═════ PASSAGE ═════

ANAHEIM – Ducks forward Corey Perry scoffed at the notion that Anaheim’s experience could in any way exploit the Flames in their second round series.
Even after a 6-1 beatdown of Calgary where the Ducks looked every bit the deeper, stronger, more veteran team, Perry did the humble hockey player thing and went easy on Calgary.
“You can throw all the experience out the window. It’s hockey,” he said. “You have to go out there and play the right way. They’re here for a reason, they’re a good team. They beat Vancouver to get here.”*
Yup the Flames, who are in their first playoffs since 2009 beat Vancouver, who had its own group of graybeards. But there’s a difference between being old like Vancouver with the Sedins, Radim Vrbata and Ryan Miller and mature like Anaheim. Especially a group of seasoned players like the Ducks who have grand designs of a Stanley Cup parade in the Honda Center parking lot.
It took the Flames 10:17 into the first period on a Matt Beleskey goal to realize Anaheim was a way better team than the Canucks – who they beat in six games in Round 1. Then they realized it again when Patrick Maroon struck at the 13:11 mark. And again when Perry notched his first of two goals (as part of a four-point night) early in the second period.

═════ INPUT ═════

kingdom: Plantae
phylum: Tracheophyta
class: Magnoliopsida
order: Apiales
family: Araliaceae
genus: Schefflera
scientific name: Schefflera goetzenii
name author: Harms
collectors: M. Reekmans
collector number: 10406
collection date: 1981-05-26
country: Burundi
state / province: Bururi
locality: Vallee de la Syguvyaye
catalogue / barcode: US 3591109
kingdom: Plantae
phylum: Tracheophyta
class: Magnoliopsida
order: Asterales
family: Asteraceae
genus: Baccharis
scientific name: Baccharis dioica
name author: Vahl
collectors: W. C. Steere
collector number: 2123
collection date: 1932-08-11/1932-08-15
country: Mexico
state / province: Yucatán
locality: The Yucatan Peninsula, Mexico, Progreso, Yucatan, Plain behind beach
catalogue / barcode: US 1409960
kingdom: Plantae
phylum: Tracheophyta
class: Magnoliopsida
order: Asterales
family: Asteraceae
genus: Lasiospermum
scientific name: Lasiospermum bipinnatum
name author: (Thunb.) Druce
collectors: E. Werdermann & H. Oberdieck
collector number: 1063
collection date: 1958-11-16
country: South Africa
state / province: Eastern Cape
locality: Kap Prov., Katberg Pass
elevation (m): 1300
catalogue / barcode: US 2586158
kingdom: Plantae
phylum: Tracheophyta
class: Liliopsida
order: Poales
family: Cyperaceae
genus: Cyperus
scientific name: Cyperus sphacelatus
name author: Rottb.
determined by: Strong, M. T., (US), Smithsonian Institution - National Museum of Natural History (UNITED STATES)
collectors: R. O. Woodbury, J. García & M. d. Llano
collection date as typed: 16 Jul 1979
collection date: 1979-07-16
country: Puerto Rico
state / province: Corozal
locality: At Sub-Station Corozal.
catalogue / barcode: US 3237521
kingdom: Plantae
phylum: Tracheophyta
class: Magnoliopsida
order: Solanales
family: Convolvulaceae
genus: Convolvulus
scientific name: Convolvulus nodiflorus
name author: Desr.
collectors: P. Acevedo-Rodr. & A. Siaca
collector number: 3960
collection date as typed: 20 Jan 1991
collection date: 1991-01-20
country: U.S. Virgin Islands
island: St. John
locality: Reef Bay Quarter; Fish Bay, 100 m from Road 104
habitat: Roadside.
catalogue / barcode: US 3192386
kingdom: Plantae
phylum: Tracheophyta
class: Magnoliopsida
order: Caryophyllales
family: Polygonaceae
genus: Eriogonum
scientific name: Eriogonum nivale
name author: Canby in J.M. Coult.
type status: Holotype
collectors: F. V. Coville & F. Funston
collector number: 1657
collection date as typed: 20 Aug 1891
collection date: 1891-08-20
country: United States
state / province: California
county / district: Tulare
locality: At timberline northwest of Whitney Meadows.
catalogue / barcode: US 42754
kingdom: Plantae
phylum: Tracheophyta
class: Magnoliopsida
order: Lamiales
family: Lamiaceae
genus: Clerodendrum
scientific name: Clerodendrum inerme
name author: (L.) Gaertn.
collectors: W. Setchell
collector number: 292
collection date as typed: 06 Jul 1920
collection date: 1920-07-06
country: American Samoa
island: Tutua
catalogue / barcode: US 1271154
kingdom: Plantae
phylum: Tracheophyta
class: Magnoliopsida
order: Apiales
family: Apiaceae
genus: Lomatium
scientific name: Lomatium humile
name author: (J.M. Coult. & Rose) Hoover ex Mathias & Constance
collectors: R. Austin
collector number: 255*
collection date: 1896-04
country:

═════

_CHALLENGE 1_
List every player the hockey article names as scoring a goal against Calgary.
_CHALLENGE 2_
Put the lines of the listing into a Markdown table with the columns "No." and "Line", from the start of the listing up to and including the line with "name author: Vahl". Number each line and leave out blank lines.

_CORRECT ANSWER 1_
- Matt Beleskey
- Patrick Maroon
- Corey Perry

_CORRECT ANSWER 2_
| No. | Line |
|---|---|
| 1 | kingdom: Plantae |
| 2 | phylum: Tracheophyta |
| 3 | class: Magnoliopsida |
| 4 | order: Apiales |
| 5 | family: Araliaceae |
| 6 | genus: Schefflera |
| 7 | scientific name: Schefflera goetzenii |
| 8 | name author: Harms |
| 9 | collectors: M. Reekmans |
| 10 | collector number: 10406 |
| 11 | collection date: 1981-05-26 |
| 12 | country: Burundi |
| 13 | state / province: Bururi |
| 14 | locality: Vallee de la Syguvyaye |
| 15 | catalogue / barcode: US 3591109 |
| 16 | kingdom: Plantae |
| 17 | phylum: Tracheophyta |
| 18 | class: Magnoliopsida |
| 19 | order: Asterales |
| 20 | family: Asteraceae |
| 21 | genus: Baccharis |
| 22 | scientific name: Baccharis dioica |
| 23 | name author: Vahl |